Des essais cliniques suspendus

Une troisième autre problématique, ce sont les essais cliniques. Les essais cliniques, actuellement, sont à l’arrêt, sont suspendus, pour la plupart d’entre eux et, pour la plupart des centres, ne serait ce que parce que les ARC sont en télétravail, parce que les promoteurs ont suspendu les inclusions, parce que les CRO, pareil, sont en télétravail. Donc on garde les essais cliniques absolument indispensables, mais les autres essais cliniques sont suspendus. Et il aura une problématique au long cours sur ses essais cliniques, puisque on ne va pas réussir à réouvrir très vite tous les essais cliniques en même temps — il faudra le temps que l’hôpital puisse se remettre en marche. Les essais cliniques suivants vont prendre du retard pour démarrer, donc les nouvelles thérapeutiques innovantes, derrière, vont prendre du temps à arriver et il va y avoir une problématique très complexe de l’analyse des essais cliniques en cours de recrutement actuellement, parce qu’on va avoir une surmorbidité, une surmortalité liée au SRAS-CoV-2 qui peut être problématique pour l’interprétation des données d’efficacité et de tolérance des médicaments.

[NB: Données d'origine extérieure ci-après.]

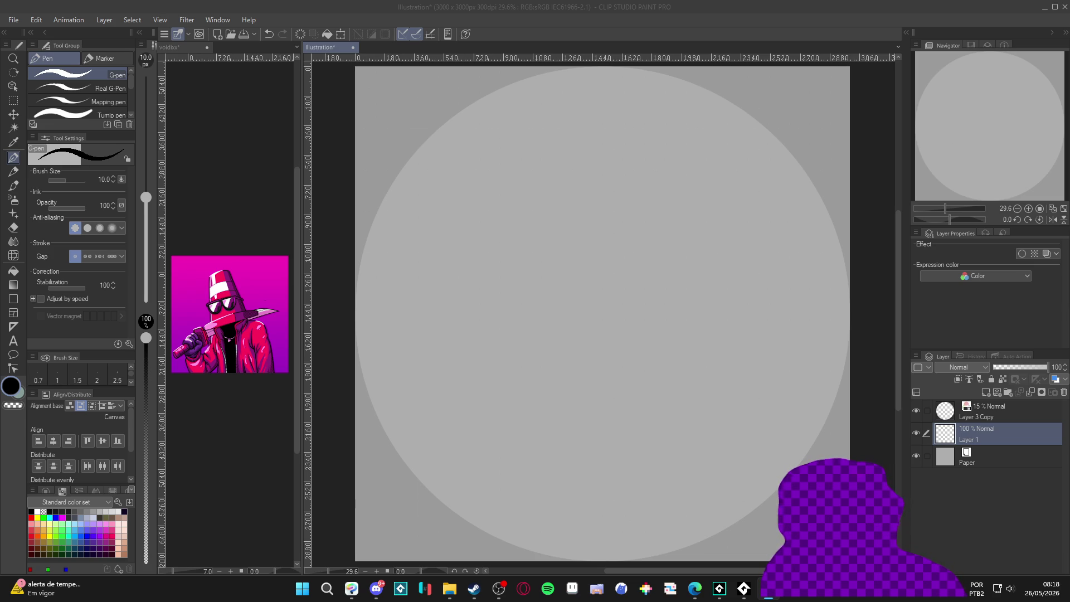
# Make the voidixx document active and pan its canvas upward.
pyautogui.click(694, 589)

Des espoirs diagnostiques et thérapeutiques

Malgré toutes ces problématiques, il y a quand même de l’espoir, il y a de nouveaux traitements qui se préparent contre le SRAS-CoV-2. Il y a eu un essai clinique négatif, récemment, du ritonavir/lopinavir, mais qui n’est pas à jeter à la poubelle – peut-être qu’en changeant la population, peut-être qu’en ciblant des populations moins avancées dans leur maladie pulmonaire on pourra obtenir quelque chose. Il y a également les drogues en développement qui ont été développées par Gilead, qui est le remdésivir, qui pourrait sembler intéressantes. Il y a, bien sûr, les données dont on parle beaucoup sur la chloroquine, mais qui restent encore très préliminaires, même si elles sont intéressantes. Il y a, bien entendu, les vaccins, donc toute une dimension thérapeutique intéressante. Il y a des investissements massifs des laboratoires pharmaceutiques sur un plan thérapeutique, mais aussi sur un plan diagnostique avec la généralisation, l’expansion de la capacité en tests PCR et des pistes pour des sérologies qui pourraient être très utiles dans notre pratique au quotidien.

Voilà ce qu’on pouvait dire, à l’heure actuelle, sur le COVID-19 et le cancer, en sachant que c’est quelque chose de très mouvant et que tous les jours il y a des nouveautés et tous les jours la situation change, donc c’est amené à être obsolète très rapidement.

Voilà. À très bientôt sur le site MedScape.